Perusahaan ini mempunyai jaringan pemasaran di seluruh dunia. Wisma dagang bisa
bermula dari eksportir yang hanya mengekspor satu komoditas. Seiring
perkembangan usahanya, eksportir mampu mengekspor berbagai komoditas.
2.4 Prosedur atau Langkah-langkah
dalam Proses Ekspor
Berikut langkah-langkah yang bisa
dilakukan dalam proses ekspor :
- Mencari tahu terlebih dahulu apakah barang yang akan kita ekspor tersebut termasuk barang yang dilarang untuk di ekspor, diperbolehkan untuk di ekspor tetapi dengan pembatasan, atau barang yang bebas di ekspor (Menurut undang-undang dan peraturan di Indonesia).
- Memastika juga apakah barang kita diperbolehkan untuk masuk ke Negara tujuan ekspor.
- Jika kita sudah mendapatkan pembeli (buyer), menentukan sistem pembayaran, menentukan quantity dan spesifikasi barang, dll, maka selanjutnya kita mempersiapkan barang yang akan kita ekspor dan dokumen-dokumennya sesuai kesepakatan dengan buyer.
- Melakukan pemberitahuan pabean kepada Pemerintah (Bea Cukai) dengan menggunakan dokumen Pemberitahuan Ekspor Barang (PEB) beserta dokumen pelengkapnya.
- Setelah eksportasi kita di setujui oleh Bea Cukai, maka akan diterbitkan dokumen NPE (Nota Persetujuan Ekspor).
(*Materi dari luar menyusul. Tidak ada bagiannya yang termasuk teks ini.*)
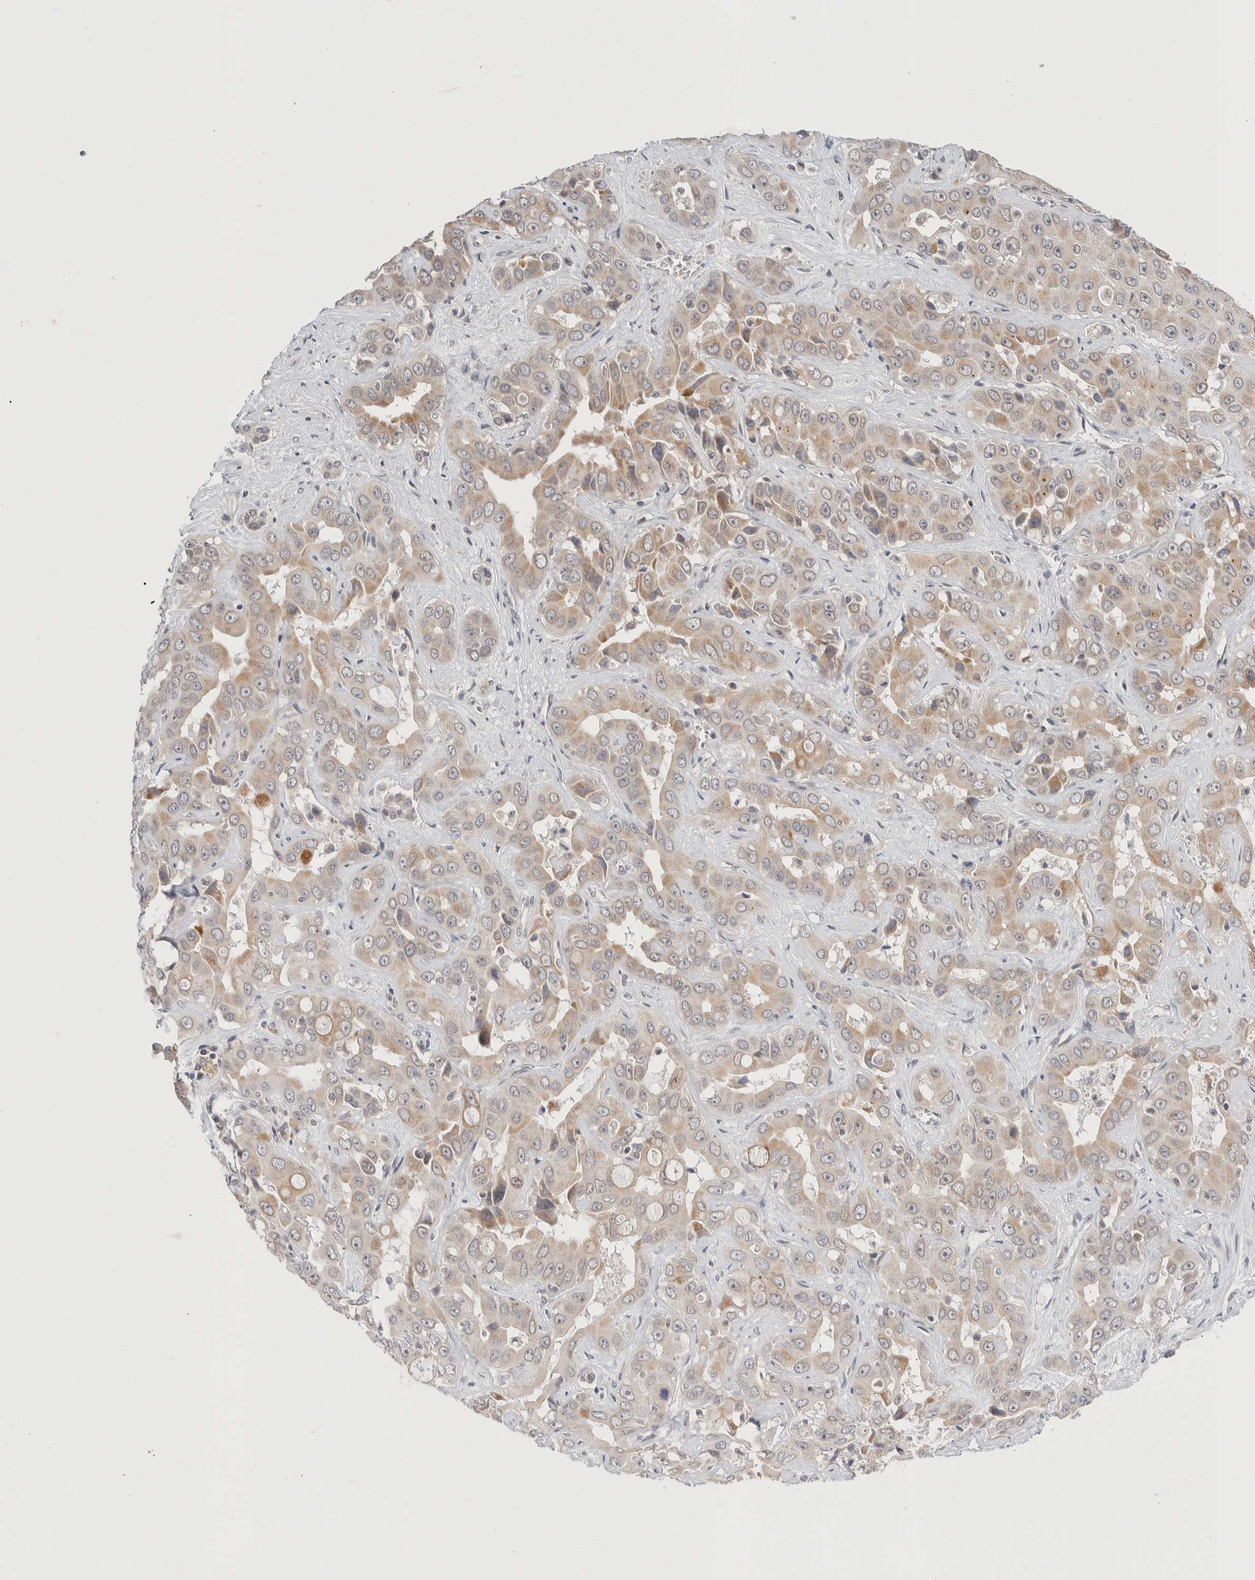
{"staining": {"intensity": "weak", "quantity": ">75%", "location": "cytoplasmic/membranous"}, "tissue": "liver cancer", "cell_type": "Tumor cells", "image_type": "cancer", "snomed": [{"axis": "morphology", "description": "Cholangiocarcinoma"}, {"axis": "topography", "description": "Liver"}], "caption": "Cholangiocarcinoma (liver) stained with a protein marker shows weak staining in tumor cells.", "gene": "CRAT", "patient": {"sex": "female", "age": 52}}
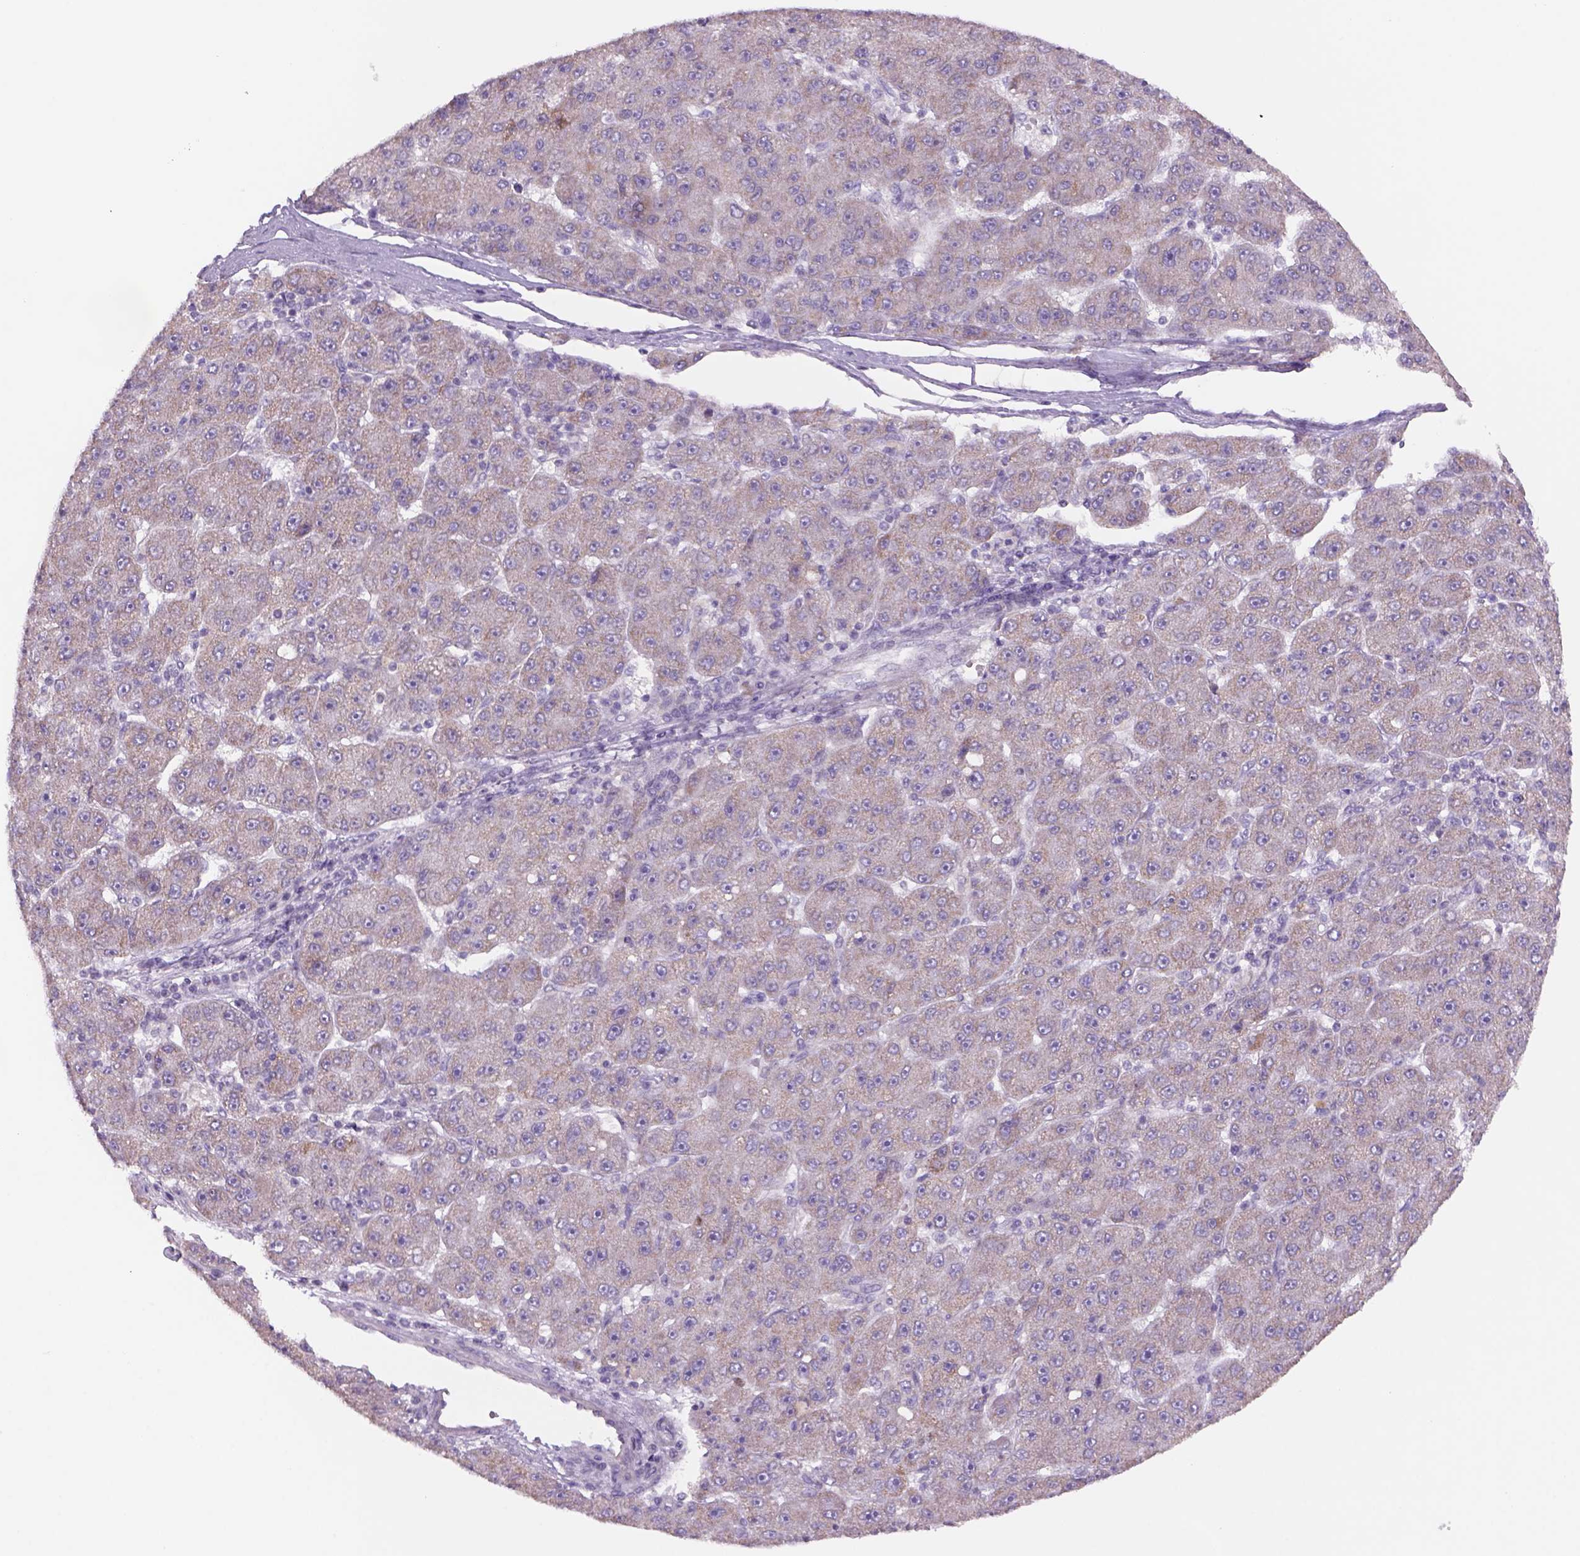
{"staining": {"intensity": "weak", "quantity": ">75%", "location": "cytoplasmic/membranous"}, "tissue": "liver cancer", "cell_type": "Tumor cells", "image_type": "cancer", "snomed": [{"axis": "morphology", "description": "Carcinoma, Hepatocellular, NOS"}, {"axis": "topography", "description": "Liver"}], "caption": "There is low levels of weak cytoplasmic/membranous positivity in tumor cells of hepatocellular carcinoma (liver), as demonstrated by immunohistochemical staining (brown color).", "gene": "ADGRV1", "patient": {"sex": "male", "age": 67}}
Jika sudah terbit NPE, maka secara hukum barang kita sudah dianggap sebagai barang ekspor.
- Melakukan stuffing dan mengapalkan barang kita menggunakan moda transportasi udara (air cargo), laut (sea cargo), atau darat.
- Mengasuransikan barang atau kargo kita (jika menggunakan term CIF)
- Mengambil pembayaran di Bank (Jika Menggunakan LC atau pembayaran di akhir)
BAB III
CONTOH KASUS EKSPOR
Kasus Dugaan Dumping Terhadap Ekspor
Produk Kertas Indonesia ke Korea
3.1 Latar
Belakang
Negara-negara
berkembang pada umumnya akan membantu industri domestiknya melalui subsidi atau
kebijakkan ekonomi berupa hambatan tariff atau non tariff untuk memasukkan
industrinya ke persaingan internasional apalagi dalam era Globalisasi teknologi
dan informasi seperti sekarang ini, Negara atau pemerintah akan berusaha
mendorong industrinya untuk bersaing di pasar internasional dan untuk bersaing
perlu berbagai perbaikkan kualitas baik tenaga kerja ataupun produk. Indonesia
sebagai Negara berkembang pada umumnya akan memilih suatu perusahaan domestic
untuk di subsidi khususnya industri yang benar-benar menjadi ekspor Indonesia.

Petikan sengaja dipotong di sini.